**EXERCISE AIM**.
A set of records appears below. Print them all, word for word.

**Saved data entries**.
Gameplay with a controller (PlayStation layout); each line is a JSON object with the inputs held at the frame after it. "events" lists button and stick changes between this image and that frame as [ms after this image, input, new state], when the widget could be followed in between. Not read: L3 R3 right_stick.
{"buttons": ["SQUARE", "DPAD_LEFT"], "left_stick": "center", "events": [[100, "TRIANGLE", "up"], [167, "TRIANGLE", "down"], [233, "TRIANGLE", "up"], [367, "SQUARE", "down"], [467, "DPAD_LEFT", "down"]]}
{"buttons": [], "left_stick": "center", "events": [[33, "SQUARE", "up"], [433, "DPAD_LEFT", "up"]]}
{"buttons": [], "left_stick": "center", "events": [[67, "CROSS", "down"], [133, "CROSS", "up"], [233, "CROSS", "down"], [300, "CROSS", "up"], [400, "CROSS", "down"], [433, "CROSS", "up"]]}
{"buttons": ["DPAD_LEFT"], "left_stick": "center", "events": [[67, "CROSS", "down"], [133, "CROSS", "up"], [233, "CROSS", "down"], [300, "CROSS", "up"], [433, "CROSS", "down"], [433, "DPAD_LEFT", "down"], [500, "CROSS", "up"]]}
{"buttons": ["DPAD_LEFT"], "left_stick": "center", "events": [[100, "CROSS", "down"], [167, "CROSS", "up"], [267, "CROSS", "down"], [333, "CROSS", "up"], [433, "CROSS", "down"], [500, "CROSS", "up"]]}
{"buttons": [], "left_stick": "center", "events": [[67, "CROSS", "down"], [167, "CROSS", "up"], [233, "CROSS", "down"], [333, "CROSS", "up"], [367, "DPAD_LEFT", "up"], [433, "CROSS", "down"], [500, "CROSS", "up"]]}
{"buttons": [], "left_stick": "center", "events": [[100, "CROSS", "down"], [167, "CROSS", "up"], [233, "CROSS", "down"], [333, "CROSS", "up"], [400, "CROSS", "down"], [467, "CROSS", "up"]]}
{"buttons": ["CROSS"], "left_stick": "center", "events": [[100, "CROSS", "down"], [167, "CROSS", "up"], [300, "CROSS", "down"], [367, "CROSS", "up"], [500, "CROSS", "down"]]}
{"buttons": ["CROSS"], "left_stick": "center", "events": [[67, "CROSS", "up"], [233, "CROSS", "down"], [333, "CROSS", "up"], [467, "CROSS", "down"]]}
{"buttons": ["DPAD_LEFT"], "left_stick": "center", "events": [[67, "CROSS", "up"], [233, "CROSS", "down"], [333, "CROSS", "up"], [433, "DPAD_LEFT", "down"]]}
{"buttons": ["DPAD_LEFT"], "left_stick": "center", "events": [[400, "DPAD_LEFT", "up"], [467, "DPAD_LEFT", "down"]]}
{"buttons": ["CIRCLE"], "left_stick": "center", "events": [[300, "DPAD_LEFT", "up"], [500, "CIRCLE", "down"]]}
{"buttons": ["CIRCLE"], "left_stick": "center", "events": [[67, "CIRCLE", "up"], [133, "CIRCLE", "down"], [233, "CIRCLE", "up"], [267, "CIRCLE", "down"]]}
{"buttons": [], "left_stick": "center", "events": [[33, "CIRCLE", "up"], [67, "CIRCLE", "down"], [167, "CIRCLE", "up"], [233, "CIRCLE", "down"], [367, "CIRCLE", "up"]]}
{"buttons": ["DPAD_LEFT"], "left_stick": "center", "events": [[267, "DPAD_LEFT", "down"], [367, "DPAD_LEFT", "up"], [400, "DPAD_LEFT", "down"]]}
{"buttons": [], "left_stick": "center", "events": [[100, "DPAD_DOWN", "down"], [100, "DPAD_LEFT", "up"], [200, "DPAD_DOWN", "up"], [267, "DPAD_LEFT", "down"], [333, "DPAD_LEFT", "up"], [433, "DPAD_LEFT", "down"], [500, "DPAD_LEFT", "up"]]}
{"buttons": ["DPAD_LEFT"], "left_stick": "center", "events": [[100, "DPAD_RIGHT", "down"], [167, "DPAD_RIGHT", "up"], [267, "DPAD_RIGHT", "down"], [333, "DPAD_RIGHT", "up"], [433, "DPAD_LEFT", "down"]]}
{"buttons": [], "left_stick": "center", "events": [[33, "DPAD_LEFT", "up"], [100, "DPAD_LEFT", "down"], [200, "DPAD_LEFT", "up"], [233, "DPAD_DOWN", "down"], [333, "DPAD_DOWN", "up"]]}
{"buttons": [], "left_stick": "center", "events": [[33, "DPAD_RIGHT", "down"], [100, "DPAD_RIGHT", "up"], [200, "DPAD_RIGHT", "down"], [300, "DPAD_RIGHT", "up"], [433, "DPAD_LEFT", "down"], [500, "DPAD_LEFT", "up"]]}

**REPLY**.
Gameplay with a controller (PlayStation layout); each line is a JSON object with the inputs held at the frame after it. "events" lists button and stick changes between this image and that frame as [ms after this image, input, new state], when the widget could be followed in between. Not read: L3 R3 right_stick.
{"buttons": ["SQUARE", "DPAD_LEFT"], "left_stick": "center", "events": [[100, "TRIANGLE", "up"], [167, "TRIANGLE", "down"], [233, "TRIANGLE", "up"], [367, "SQUARE", "down"], [467, "DPAD_LEFT", "down"]]}
{"buttons": [], "left_stick": "center", "events": [[33, "SQUARE", "up"], [433, "DPAD_LEFT", "up"]]}
{"buttons": [], "left_stick": "center", "events": [[67, "CROSS", "down"], [133, "CROSS", "up"], [233, "CROSS", "down"], [300, "CROSS", "up"], [400, "CROSS", "down"], [433, "CROSS", "up"]]}
{"buttons": ["DPAD_LEFT"], "left_stick": "center", "events": [[67, "CROSS", "down"], [133, "CROSS", "up"], [233, "CROSS", "down"], [300, "CROSS", "up"], [433, "CROSS", "down"], [433, "DPAD_LEFT", "down"], [500, "CROSS", "up"]]}
{"buttons": ["DPAD_LEFT"], "left_stick": "center", "events": [[100, "CROSS", "down"], [167, "CROSS", "up"], [267, "CROSS", "down"], [333, "CROSS", "up"], [433, "CROSS", "down"], [500, "CROSS", "up"]]}
{"buttons": [], "left_stick": "center", "events": [[67, "CROSS", "down"], [167, "CROSS", "up"], [233, "CROSS", "down"], [333, "CROSS", "up"], [367, "DPAD_LEFT", "up"], [433, "CROSS", "down"], [500, "CROSS", "up"]]}
{"buttons": [], "left_stick": "center", "events": [[100, "CROSS", "down"], [167, "CROSS", "up"], [233, "CROSS", "down"], [333, "CROSS", "up"], [400, "CROSS", "down"], [467, "CROSS", "up"]]}
{"buttons": ["CROSS"], "left_stick": "center", "events": [[100, "CROSS", "down"], [167, "CROSS", "up"], [300, "CROSS", "down"], [367, "CROSS", "up"], [500, "CROSS", "down"]]}
{"buttons": ["CROSS"], "left_stick": "center", "events": [[67, "CROSS", "up"], [233, "CROSS", "down"], [333, "CROSS", "up"], [467, "CROSS", "down"]]}
{"buttons": ["DPAD_LEFT"], "left_stick": "center", "events": [[67, "CROSS", "up"], [233, "CROSS", "down"], [333, "CROSS", "up"], [433, "DPAD_LEFT", "down"]]}
{"buttons": ["DPAD_LEFT"], "left_stick": "center", "events": [[400, "DPAD_LEFT", "up"], [467, "DPAD_LEFT", "down"]]}
{"buttons": ["CIRCLE"], "left_stick": "center", "events": [[300, "DPAD_LEFT", "up"], [500, "CIRCLE", "down"]]}
{"buttons": ["CIRCLE"], "left_stick": "center", "events": [[67, "CIRCLE", "up"], [133, "CIRCLE", "down"], [233, "CIRCLE", "up"], [267, "CIRCLE", "down"]]}
{"buttons": [], "left_stick": "center", "events": [[33, "CIRCLE", "up"], [67, "CIRCLE", "down"], [167, "CIRCLE", "up"], [233, "CIRCLE", "down"], [367, "CIRCLE", "up"]]}
{"buttons": ["DPAD_LEFT"], "left_stick": "center", "events": [[267, "DPAD_LEFT", "down"], [367, "DPAD_LEFT", "up"], [400, "DPAD_LEFT", "down"]]}
{"buttons": [], "left_stick": "center", "events": [[100, "DPAD_DOWN", "down"], [100, "DPAD_LEFT", "up"], [200, "DPAD_DOWN", "up"], [267, "DPAD_LEFT", "down"], [333, "DPAD_LEFT", "up"], [433, "DPAD_LEFT", "down"], [500, "DPAD_LEFT", "up"]]}
{"buttons": ["DPAD_LEFT"], "left_stick": "center", "events": [[100, "DPAD_RIGHT", "down"], [167, "DPAD_RIGHT", "up"], [267, "DPAD_RIGHT", "down"], [333, "DPAD_RIGHT", "up"], [433, "DPAD_LEFT", "down"]]}
{"buttons": [], "left_stick": "center", "events": [[33, "DPAD_LEFT", "up"], [100, "DPAD_LEFT", "down"], [200, "DPAD_LEFT", "up"], [233, "DPAD_DOWN", "down"], [333, "DPAD_DOWN", "up"]]}
{"buttons": [], "left_stick": "center", "events": [[33, "DPAD_RIGHT", "down"], [100, "DPAD_RIGHT", "up"], [200, "DPAD_RIGHT", "down"], [300, "DPAD_RIGHT", "up"], [433, "DPAD_LEFT", "down"], [500, "DPAD_LEFT", "up"]]}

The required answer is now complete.